### WORK ORDER
Extract the lines that carry the string "characteristics" from the listing.

### SOURCE MATERIAL
******

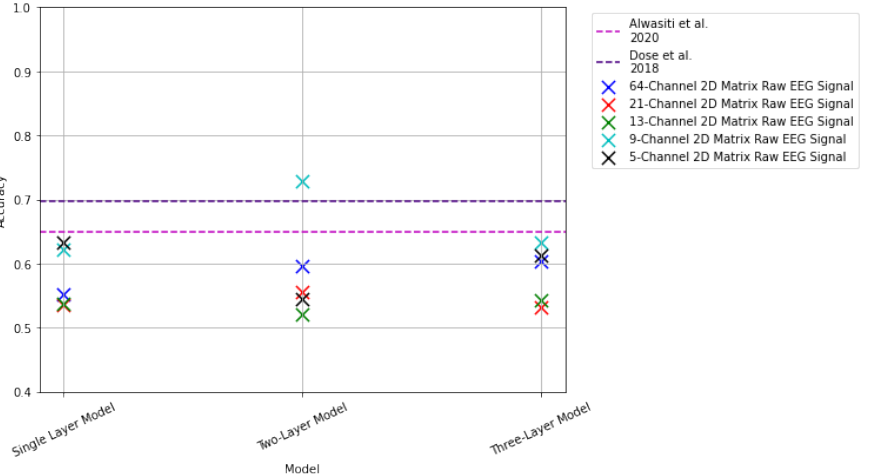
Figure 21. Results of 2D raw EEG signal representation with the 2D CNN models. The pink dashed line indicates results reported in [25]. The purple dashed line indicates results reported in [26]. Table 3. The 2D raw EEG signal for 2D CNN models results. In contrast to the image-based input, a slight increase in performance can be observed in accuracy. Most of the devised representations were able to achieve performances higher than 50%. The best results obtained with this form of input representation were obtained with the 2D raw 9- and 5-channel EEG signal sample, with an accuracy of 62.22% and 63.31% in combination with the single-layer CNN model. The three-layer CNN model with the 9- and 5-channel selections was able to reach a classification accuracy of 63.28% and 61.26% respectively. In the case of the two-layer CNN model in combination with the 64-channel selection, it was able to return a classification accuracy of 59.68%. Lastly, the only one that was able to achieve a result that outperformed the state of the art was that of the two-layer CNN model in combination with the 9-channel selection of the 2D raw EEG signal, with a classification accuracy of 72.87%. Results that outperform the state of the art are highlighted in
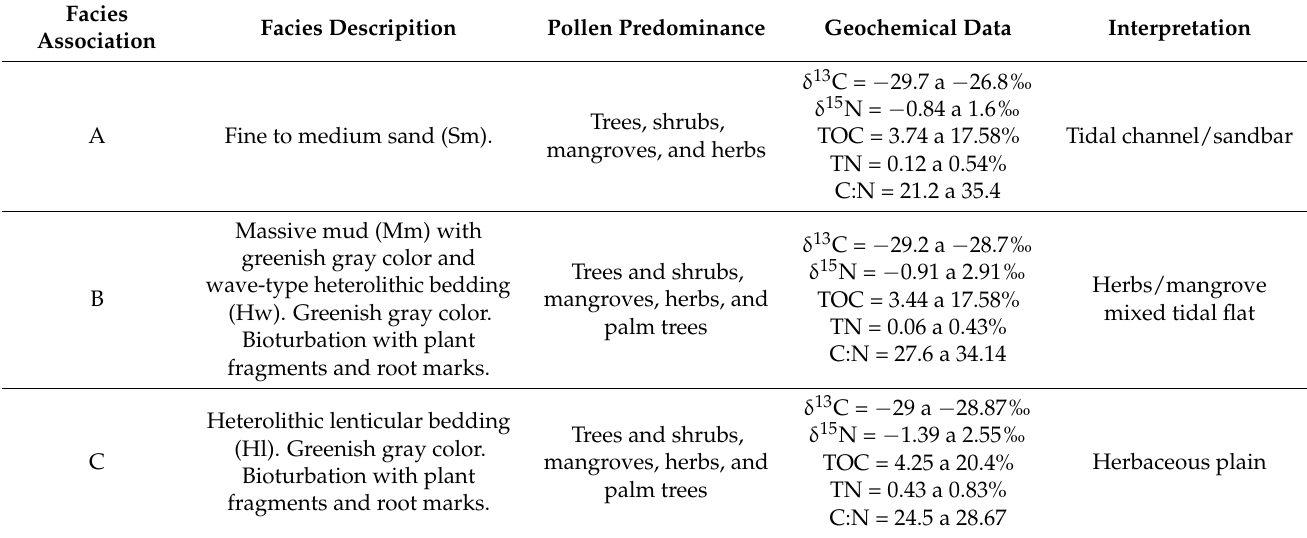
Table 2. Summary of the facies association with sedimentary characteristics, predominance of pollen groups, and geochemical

******

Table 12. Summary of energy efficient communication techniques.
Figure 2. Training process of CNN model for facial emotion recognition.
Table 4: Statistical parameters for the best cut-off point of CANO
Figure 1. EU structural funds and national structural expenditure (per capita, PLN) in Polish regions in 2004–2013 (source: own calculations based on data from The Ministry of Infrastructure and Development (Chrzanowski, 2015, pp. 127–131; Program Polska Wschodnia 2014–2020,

******

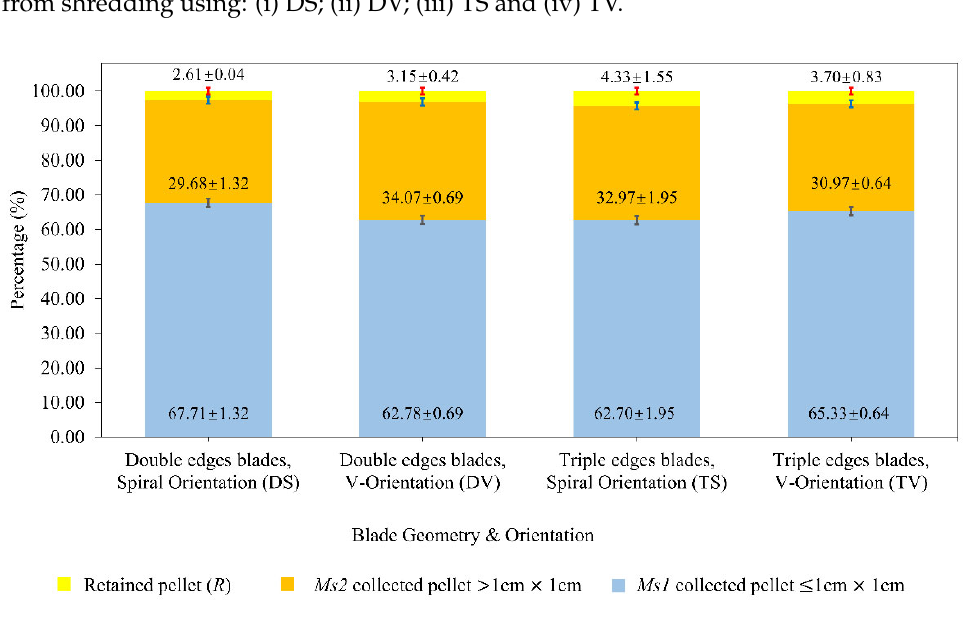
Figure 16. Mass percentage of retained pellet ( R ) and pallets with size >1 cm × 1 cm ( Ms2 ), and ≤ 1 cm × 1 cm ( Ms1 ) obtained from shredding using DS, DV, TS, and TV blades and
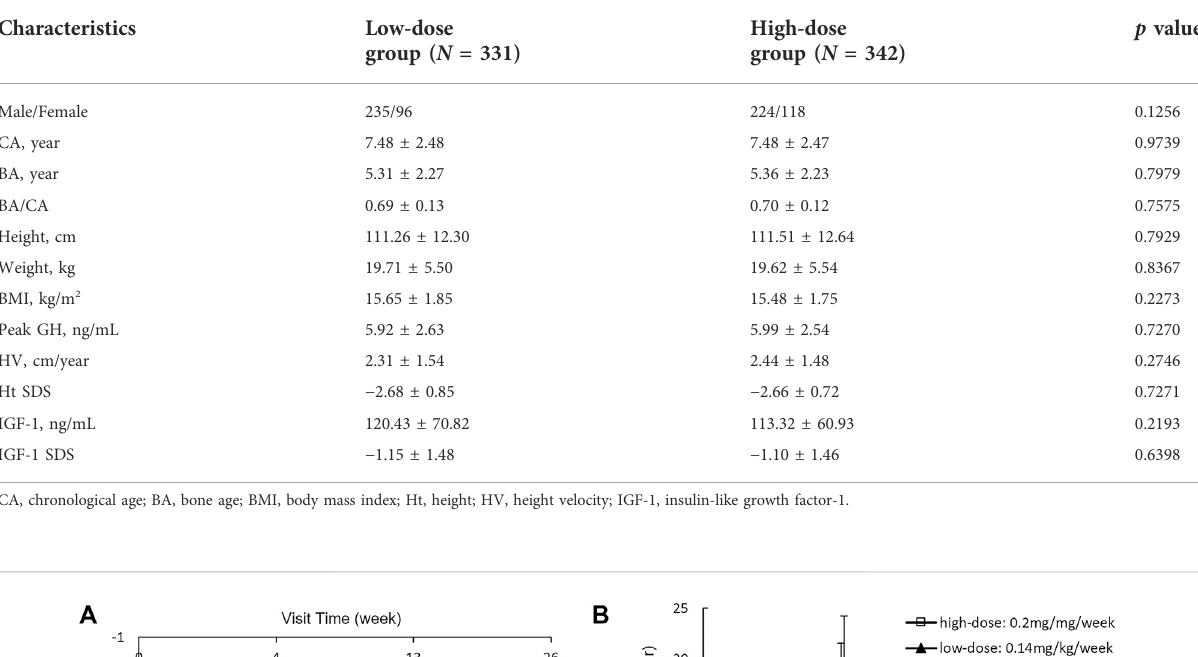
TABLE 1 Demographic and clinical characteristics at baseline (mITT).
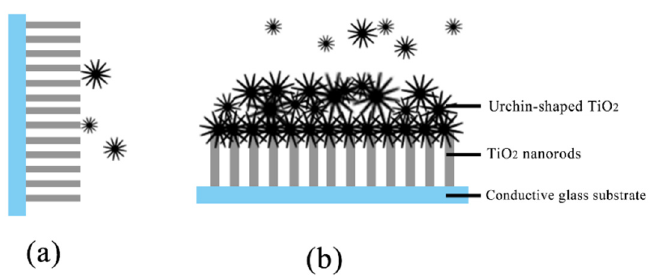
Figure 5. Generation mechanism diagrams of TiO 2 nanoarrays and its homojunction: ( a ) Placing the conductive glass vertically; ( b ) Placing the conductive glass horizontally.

******

### RESPONSE AREA
Table 2. Summary of the facies association with sedimentary characteristics, predominance of pollen groups, and geochemical
TABLE 1 Demographic and clinical characteristics at baseline (mITT).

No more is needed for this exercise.